NOTA : Option to Reject All in Ballot Paper

Eurasia News


By Yasmeen Ali

Election Commission of Pakistan announced that an empty box will be now on the ballot paper-stating: ‘None of the above’ thereby rejecting all contesting candidates in a constituency. The news has taken political and media circles by storm. Most within these circles have opposed it, whereas the common educated man has hailed the decision. The Headmistress of a leading school wrote to me thus, “Brilliant idea.. gives the voter greater autonomy..much needed autonomy actually.”

Advantages and disadvantages of this must be carefully evaluated before lauding or rejecting the idea. Those who oppose have declared it as a step against democracy. Is it? If the voter is allowed the chance of rejecting all-it offers him a broader base than to choose between the Devil and the Black Sea. In a number of cases, one hears people refraining from voting particularly in the urban areas because they do not want to vote for the same electable who have bought in change for the better. Urban areas are marked by low resident interaction, an absence of the ‘baithak’ (general commuting place for residents) culture. This is not only true of upscale areas but also lower-middle income neighborhoods.

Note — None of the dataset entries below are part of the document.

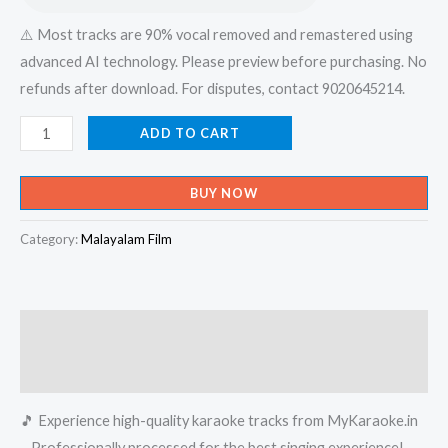
⚠️ Most tracks are 90% vocal removed and remastered using
advanced AI technology. Please preview before purchasing. No
refunds after download. For disputes, contact 9020645214.
Pullani
ADD TO CART
Kaadorungi
Kadalorunghi
BUY NOW
Kulamorunghi
-
Category:
Malayalam Film
Mambhazham
(Album)
Karaoke
Description
-
Get
Reviews (0)
Super
🎵 Experience high-quality karaoke tracks from MyKaraoke.in
Karaoke
– Professionally processed for the best singing experience!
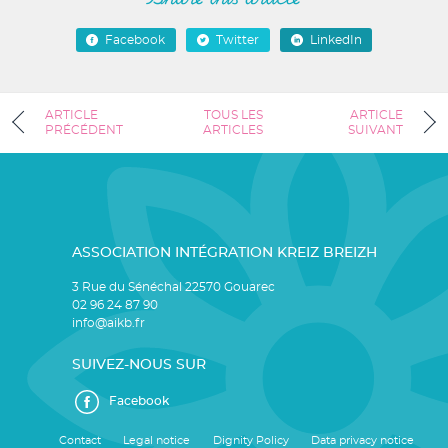
Facebook
Twitter
LinkedIn
ARTICLE
TOUS LES
ARTICLE
PRÉCÉDENT
ARTICLES
SUIVANT
ASSOCIATION INTÉGRATION KREIZ BREIZH
3 Rue du Sénéchal 22570 Gouarec
02 96 24 87 90
info@aikb.fr
SUIVEZ-NOUS SUR
Facebook
Contact
Legal notice
Dignity Policy
Data privacy notice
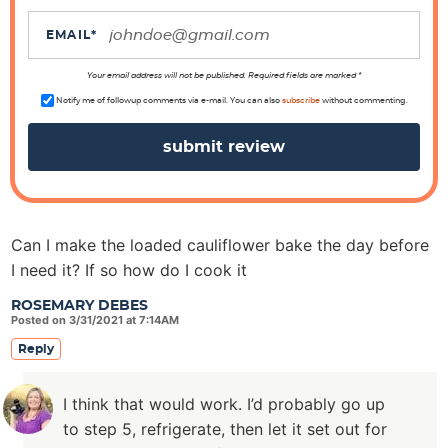
t
i
EMAIL
*
o
n
Your email address will not be published. Required fields are marked *
s
Notify me of followup comments via e-mail. You can also
subscribe
without commenting.
Can I make the loaded cauliflower bake the day before
I need it? If so how do I cook it
ROSEMARY DEBES
Posted on 3/31/2021 at 7:14AM
Reply
I think that would work. I’d probably go up
to step 5, refrigerate, then let it set out for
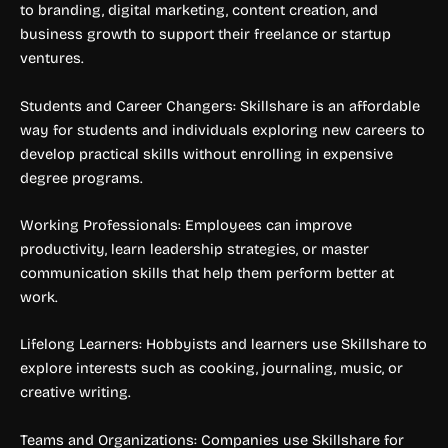
to branding, digital marketing, content creation, and
business growth to support their freelance or startup
ventures.
Students and Career Changers: Skillshare is an affordable
way for students and individuals exploring new careers to
develop practical skills without enrolling in expensive
degree programs.
Working Professionals: Employees can improve
productivity, learn leadership strategies, or master
communication skills that help them perform better at
work.
Lifelong Learners: Hobbyists and learners use Skillshare to
explore interests such as cooking, journaling, music, or
creative writing.
Teams and Organizations: Companies use Skillshare for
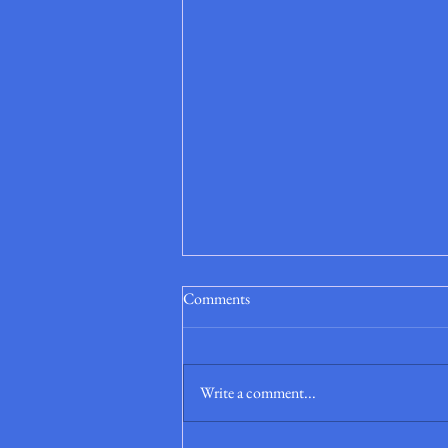
Comments
Write a comment...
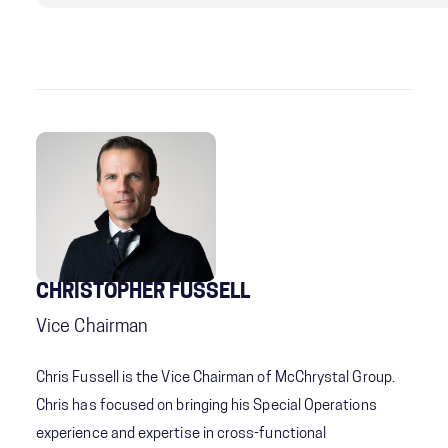
CHRISTOPHER FUSSELL
Vice Chairman
Chris Fussell is the Vice Chairman of McChrystal Group.
Chris has focused on bringing his Special Operations
experience and expertise in cross-functional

However, biradari(clan)system holds sway still in voter decision, particularly in the rural area. They also fill the gap that is left by ideological absence of political parties. In this scenario the right of voters to reject any and every candidate offers an interesting option. An interesting question poses itself with the option. Let us assume 32% of total voters turn out for voting in a given constituency and more than 50% vote for ‘None of the above.’ This leaves 15% of votes behind to be then distributed between 4 or so candidates. Let us again assume that the candidate with the most votes manages to garner 7% votes- others bagging less. The question that comes to mind is: is the candidate with 7% of total votes cast in his favor legally and morally the winner of the contest?

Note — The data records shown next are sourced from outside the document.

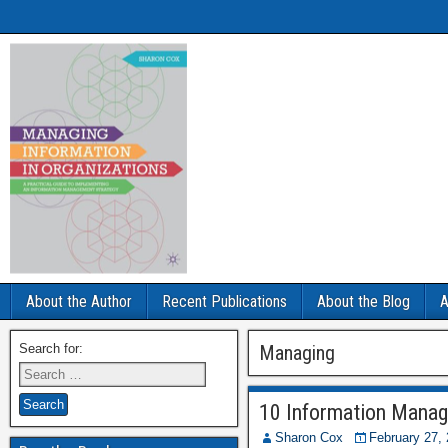
About the Author
Recent Publications
About the Blog
A
Search for:
Managing
10 Information Manag
Sharon Cox
February 27,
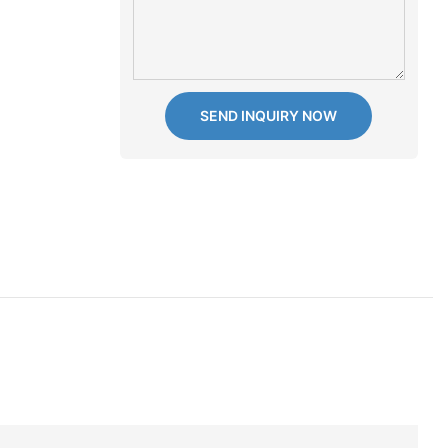
SEND INQUIRY NOW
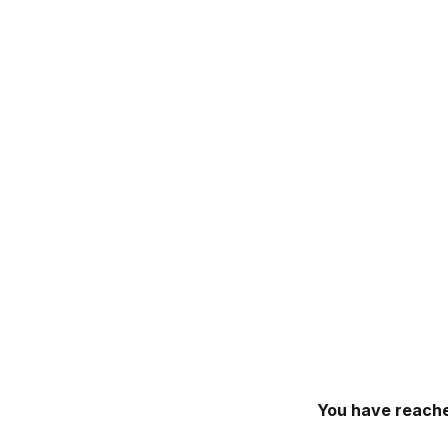
You have reache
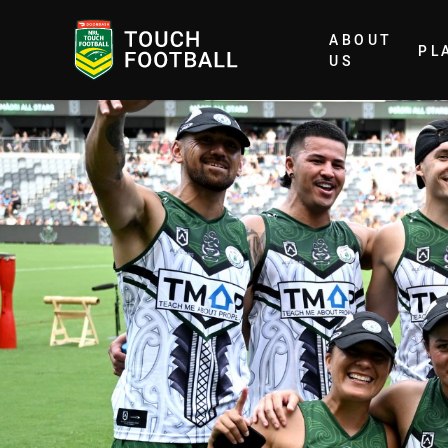
ABOUT
PL
Home
US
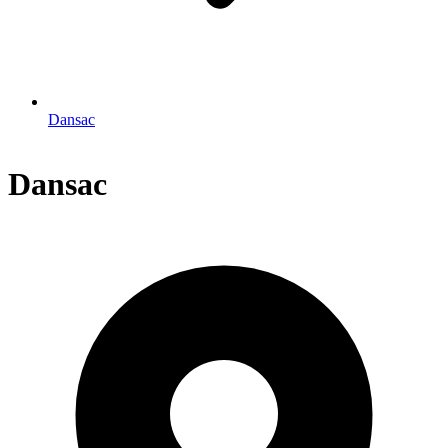
Dansac
Dansac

What should the ECP do in this case?

If NOTA merely mean to state the number of people not willing to vote any contesting candidate in power on the ballot paper, they might as well not turn up to cast the votes. What weightage do the votes cast for NOTA signify if at all?

Logical follow-up to this scenario should be to call for a by-election with fresh candidates in the above given scenario. This will make contestants more answerable to the people they represent. This will make them more answerable in terms of broken promises to people they represent. It will also make them more answerable to the people in cases where rampant corruption committed, if any. In the final analysis let the people decide whom to vote for. That is the essence of democracy. This should also mean they cannot be appointed as advisors and chairpersons of organizations.

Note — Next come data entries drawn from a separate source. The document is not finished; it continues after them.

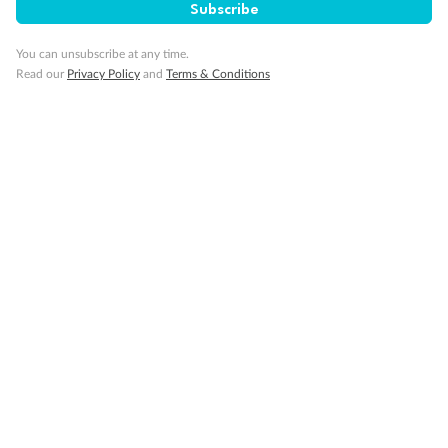
Subscribe
Not what you are looking for?
Similar deals
Explore similar travel deals, or view all our
United
You can unsubscribe at any time.
States holiday packages
.
Read our
Privacy Policy
and
Terms & Conditions
Compare
8 Days
8 Days
Las Vegas Fly & Stay Planet
Las Vegas Fl
Hollywood
$3,599
$3,399
From
Per person twin share
From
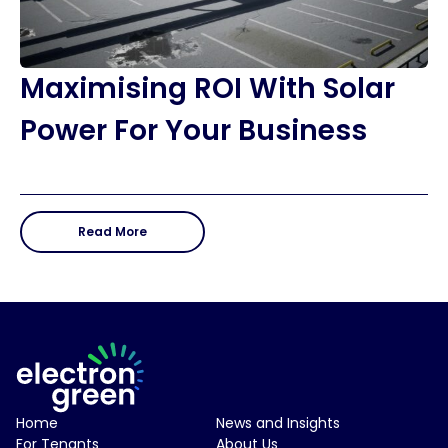
Maximising ROI With Solar
Power For Your Business
Read More
Electron Green Logo
Home
News and Insights
For Tenants
About Us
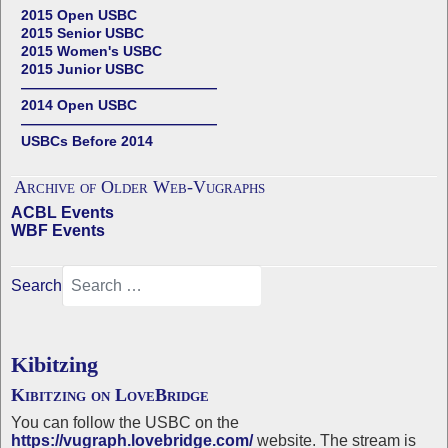
2015 Open USBC
2015 Senior USBC
2015 Women's USBC
2015 Junior USBC
——————————————
2014 Open USBC
——————————————
USBCs Before 2014
Archive of Older Web-Vugraphs
ACBL Events
WBF Events
Search
Kibitzing
Kibitzing on LoveBridge
You can follow the USBC on the
https://vugraph.lovebridge.com/
website. The stream is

According to the July 14, 2008 edition of the “Times of India,” the caretaker Bangladeshi regime five years ago had also proposed that an election to a constituency should be cancelled if “no votes” somehow amounted to 50 per cent or more of the total votes cast—consequently leading to a by-election(The News 26th Feb 2013).

This decision by ECP has come at a time when according to a survey of the British Council titled Next Generation Goes to The Ballot Box, showed that only one in five young adults expect their economic situation to improve over the next year.An overwhelming 96 percent of those surveyed said the country was heading in the wrong direction and almost a third said they would prefer military rule to democracy.Just 29 percent chose democracy as the best system for Pakistan, with 40 percent favoring sharia, saying it was the best for giving rights and freedom and promoting tolerance. We must nurture democracy with fresh water not just be lip service and implement it in its truest spirit.

Pakistan is not the first country to introduce NOTA. Various countries and territories like Bangladesh, the American state of Nevada, Greece and Columbia etc have incorporated the ‘No Vote” or “None of the above” option on their ballot papers.Canada and Spain etc do not specifically have this provision on their ballot papers, but they do allow their citizens the right to decline to vote or to leave the ballot papers blank in dissent.Former Soviet Union had this provision in 1991 and after its break-up; Russia had kept on giving this privilege to its voters till 2006.

Why so much hue and cries on a step that is in the very spirit of democracy and all that is democratic?